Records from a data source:

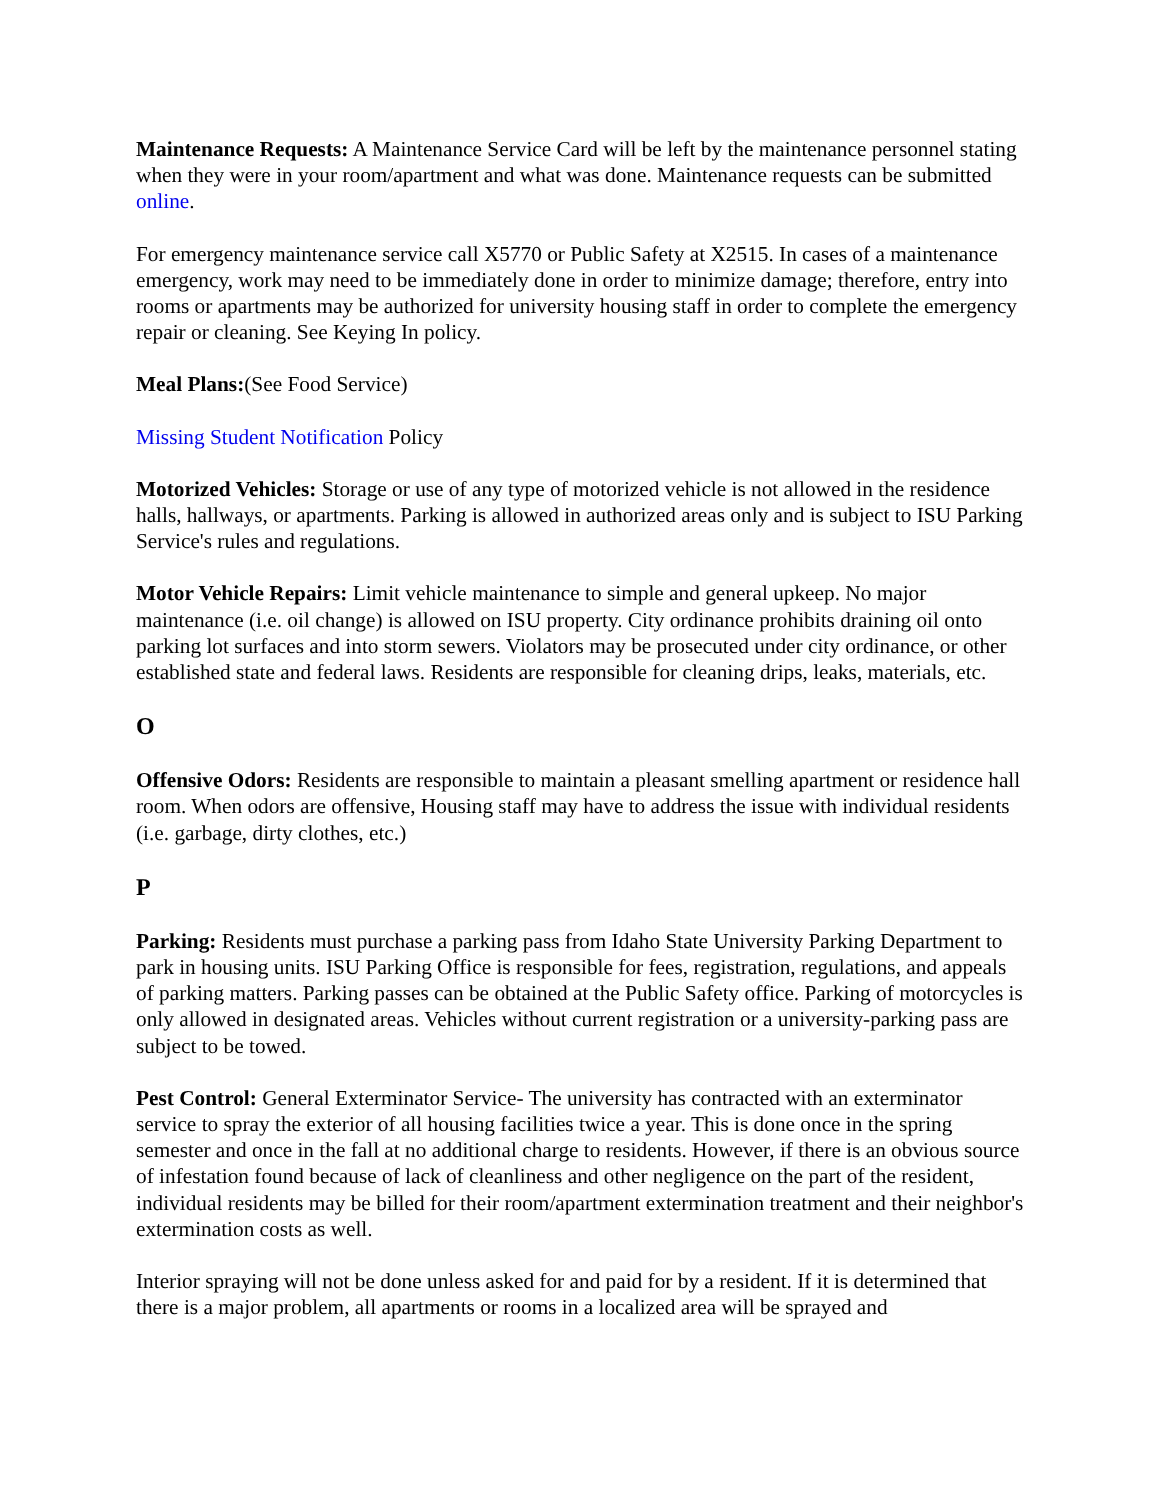Maintenance Requests: A Maintenance Service Card will be left by the maintenance personnel stating when they were in your room/apartment and what was done. Maintenance requests can be submitted online.
For emergency maintenance service call X5770 or Public Safety at X2515. In cases of a maintenance emergency, work may need to be immediately done in order to minimize damage; therefore, entry into rooms or apartments may be authorized for university housing staff in order to complete the emergency repair or cleaning. See Keying In policy.
Meal Plans:(See Food Service)
Missing Student Notification Policy
Motorized Vehicles: Storage or use of any type of motorized vehicle is not allowed in the residence halls, hallways, or apartments. Parking is allowed in authorized areas only and is subject to ISU Parking Service's rules and regulations.
Motor Vehicle Repairs: Limit vehicle maintenance to simple and general upkeep. No major maintenance (i.e. oil change) is allowed on ISU property. City ordinance prohibits draining oil onto parking lot surfaces and into storm sewers. Violators may be prosecuted under city ordinance, or other established state and federal laws. Residents are responsible for cleaning drips, leaks, materials, etc.
O
Offensive Odors: Residents are responsible to maintain a pleasant smelling apartment or residence hall room. When odors are offensive, Housing staff may have to address the issue with individual residents (i.e. garbage, dirty clothes, etc.)
P
Parking: Residents must purchase a parking pass from Idaho State University Parking Department to park in housing units. ISU Parking Office is responsible for fees, registration, regulations, and appeals of parking matters. Parking passes can be obtained at the Public Safety office. Parking of motorcycles is only allowed in designated areas. Vehicles without current registration or a university-parking pass are subject to be towed.
Pest Control: General Exterminator Service- The university has contracted with an exterminator service to spray the exterior of all housing facilities twice a year. This is done once in the spring semester and once in the fall at no additional charge to residents. However, if there is an obvious source of infestation found because of lack of cleanliness and other negligence on the part of the resident, individual residents may be billed for their room/apartment extermination treatment and their neighbor's extermination costs as well.
Interior spraying will not be done unless asked for and paid for by a resident. If it is determined that there is a major problem, all apartments or rooms in a localized area will be sprayed and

Work to be completed: Return every line from the entries that holds the string "staff".

Problem solution:
For emergency maintenance service call X5770 or Public Safety at X2515. In cases of a maintenance emergency, work may need to be immediately done in order to minimize damage; therefore, entry into rooms or apartments may be authorized for university housing staff in order to complete the emergency repair or cleaning. See Keying In policy.
Offensive Odors: Residents are responsible to maintain a pleasant smelling apartment or residence hall room. When odors are offensive, Housing staff may have to address the issue with individual residents (i.e. garbage, dirty clothes, etc.)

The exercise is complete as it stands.